Sistemas de autentificación secundaria avanzados
Los implementan las aplicaciones web que realmente no se la pueden jugar en lo que se refiere a la privacidad de los datos de sus usarios, o que son muy susceptibles de recibir ataques de suplantación de personalidad debido al gran número de usuarios que sustentan. Las aplicaciones de banca online, o los “grandes” de internet, como Yahoo!, MSN y Google, por ejemplo. Son sistemas adicionales “para nota”. Por ejemplo:
- Tarjetas físicas de códigos organizados por coordenadas, que se envían por snail mail certificado, y cuyas claves son únicas para el usuario, y quedan almacenadas en el servidor seguro de la aplicación web para poder ser comprobadas. De tal modo, sólo el usuario puede autentificar las operaciones delicadas que realice. Felizmente, alguien que haya tenido acceso a la cartera del usuario y haya fotocopiado su tarjeta de claves, también podrá acceder en su nombre a su banca online.

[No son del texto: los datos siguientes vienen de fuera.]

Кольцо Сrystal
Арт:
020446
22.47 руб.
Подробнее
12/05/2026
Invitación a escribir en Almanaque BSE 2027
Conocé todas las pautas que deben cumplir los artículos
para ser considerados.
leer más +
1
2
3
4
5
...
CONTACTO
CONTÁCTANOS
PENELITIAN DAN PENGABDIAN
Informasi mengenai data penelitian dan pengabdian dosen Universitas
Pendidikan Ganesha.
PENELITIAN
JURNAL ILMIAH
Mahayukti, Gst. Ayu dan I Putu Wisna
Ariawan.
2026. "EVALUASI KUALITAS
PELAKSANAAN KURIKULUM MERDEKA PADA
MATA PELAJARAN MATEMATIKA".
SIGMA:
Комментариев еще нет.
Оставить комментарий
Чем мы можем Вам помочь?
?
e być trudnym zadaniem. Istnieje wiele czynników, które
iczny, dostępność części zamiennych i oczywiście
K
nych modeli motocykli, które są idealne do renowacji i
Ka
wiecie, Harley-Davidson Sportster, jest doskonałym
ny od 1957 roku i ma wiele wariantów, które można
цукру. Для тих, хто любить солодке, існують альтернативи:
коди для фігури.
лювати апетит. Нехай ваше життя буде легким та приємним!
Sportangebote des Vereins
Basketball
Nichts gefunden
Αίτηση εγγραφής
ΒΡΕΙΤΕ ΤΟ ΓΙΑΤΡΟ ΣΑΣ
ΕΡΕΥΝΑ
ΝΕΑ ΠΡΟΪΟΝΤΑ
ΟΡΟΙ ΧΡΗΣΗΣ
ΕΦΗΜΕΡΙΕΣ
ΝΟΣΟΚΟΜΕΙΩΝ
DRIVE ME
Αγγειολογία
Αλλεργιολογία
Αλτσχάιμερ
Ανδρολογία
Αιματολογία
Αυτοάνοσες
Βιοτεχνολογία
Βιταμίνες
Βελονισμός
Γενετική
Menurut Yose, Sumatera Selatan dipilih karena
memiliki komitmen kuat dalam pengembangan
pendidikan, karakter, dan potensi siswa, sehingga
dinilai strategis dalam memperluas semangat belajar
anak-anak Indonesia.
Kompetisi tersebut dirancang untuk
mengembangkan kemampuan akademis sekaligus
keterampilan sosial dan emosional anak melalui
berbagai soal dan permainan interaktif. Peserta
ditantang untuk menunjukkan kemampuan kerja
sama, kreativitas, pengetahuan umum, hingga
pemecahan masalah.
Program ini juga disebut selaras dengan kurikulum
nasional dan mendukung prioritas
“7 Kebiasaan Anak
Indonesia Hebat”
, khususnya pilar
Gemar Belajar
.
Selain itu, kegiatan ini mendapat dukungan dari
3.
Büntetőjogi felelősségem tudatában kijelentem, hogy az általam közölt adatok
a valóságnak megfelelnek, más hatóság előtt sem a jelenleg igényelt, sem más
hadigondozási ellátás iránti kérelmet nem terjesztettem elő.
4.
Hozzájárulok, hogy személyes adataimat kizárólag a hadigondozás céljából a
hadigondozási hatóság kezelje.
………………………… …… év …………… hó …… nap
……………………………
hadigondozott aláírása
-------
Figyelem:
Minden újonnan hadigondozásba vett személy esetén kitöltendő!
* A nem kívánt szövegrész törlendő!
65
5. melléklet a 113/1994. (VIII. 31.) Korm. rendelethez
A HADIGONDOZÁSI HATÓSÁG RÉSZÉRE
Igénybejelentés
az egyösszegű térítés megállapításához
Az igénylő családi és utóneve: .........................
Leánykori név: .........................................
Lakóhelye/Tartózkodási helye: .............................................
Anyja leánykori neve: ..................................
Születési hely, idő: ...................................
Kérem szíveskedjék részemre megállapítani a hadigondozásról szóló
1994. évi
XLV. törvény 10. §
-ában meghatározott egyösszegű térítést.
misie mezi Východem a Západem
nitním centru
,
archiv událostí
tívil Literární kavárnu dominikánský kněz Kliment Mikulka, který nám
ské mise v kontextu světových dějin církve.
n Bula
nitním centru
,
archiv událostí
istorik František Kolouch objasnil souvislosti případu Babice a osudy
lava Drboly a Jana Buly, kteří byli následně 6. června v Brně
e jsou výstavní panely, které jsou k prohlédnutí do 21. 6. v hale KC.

Seguramente para ayudarle en sus tediosos trámites y transferencias bancarias, blandiendo el lema “el dinero no da la felicidad, así que voy a hacerte inmensamente feliz”
- Generadores electrónicos de claves únicas embutidos en un llavero personalizado para el usuario, que muestran en una pantalla una clave específica cada cierto número de segundos, que se le solicita al usuario cuando debe utilizar este sistema secundario de autentificación. Verisign, por ejemplo, ha creado un servicio así con su iniciativa Verisign Identity Protection.
- El DNI electrónico, que para nuestra suerte lleva ya un tiempo disponible e implementándose en España, y nos permite identificar unánimemente a nuestros usuarios mediante su certificado oficial expedido por el mismísimo y excelentísimo Gobierno, del cual deberíamos podernos fiar. Parece una alternativa excelente, aunque por el momento algo exigente para con el usuario y sus conocimientos técnicos, pues no es cosa fácil instalar un certificado así en tu navegador.
- Un chip RFID nanotecnológico implantado bajo la piel, algo así como lo que utilizaba el control de acceso de teletransportación en Star Trek, para evitar que cualquier hacker pudiera entrar en la Enterprise simplemente sintonizando la frecuencia exacta en su portátil. El RFID es un chip de fabricación muy barata y fácilmente implementable en casi todo lo imaginable, que emite un código único de identificación (o cualquier otro dato que queramos grabar en él). Un receptor situado a cierta distancia puede leer los datos que emite el chip RFID, y después de contrastarlo con una base de datos (suficientemente segura, espero), identificarlo de forma única y segura. En Minority Report hicieron algo parecido con la lectura biométrica remota del iris. Parece que en un futuro el RFID podría darnos también una alternativa buena de autentificación segura. Espero que no comiencen a surgir los delicuentes de escalpelo, arrancando los RFIDs de bajo la piel.
Resumen
Como conclusión de este análisis, un resumen de los puntos clave que debe cumplir lo que probablemente sería la implementación de registro de usuarios más razonablemente segura:
- Una primera fase de registro con un email y una contraseña.
- Una comprobación activa de la validez del email.
- Un sistema seguro para el cambio de contraseña o de email, que sea capaz de funcionar incluso cuando el usuario perdió el acceso a su buzón de email y olvidó su contraseña al mismo tiempo, para combatir el temido C.U.R.S.
- Una aplicación inteligente de los sistemas de seguridad (Nada de preguntas y respuestas del tipo “el nombre de tu mascota”), y un control responsable y seguro de los datos en el servidor de la aplicación (un buen administrador de sistemas sabrá bien a qué se refiere este punto)
- Un interfaz y unos procedimientos usables que no sean demasiado exigentes con la memoria del usuario.
- Una política correcta de salvaguarda legal de los datos. En España, según la Ley de Protección de Datos LOPD.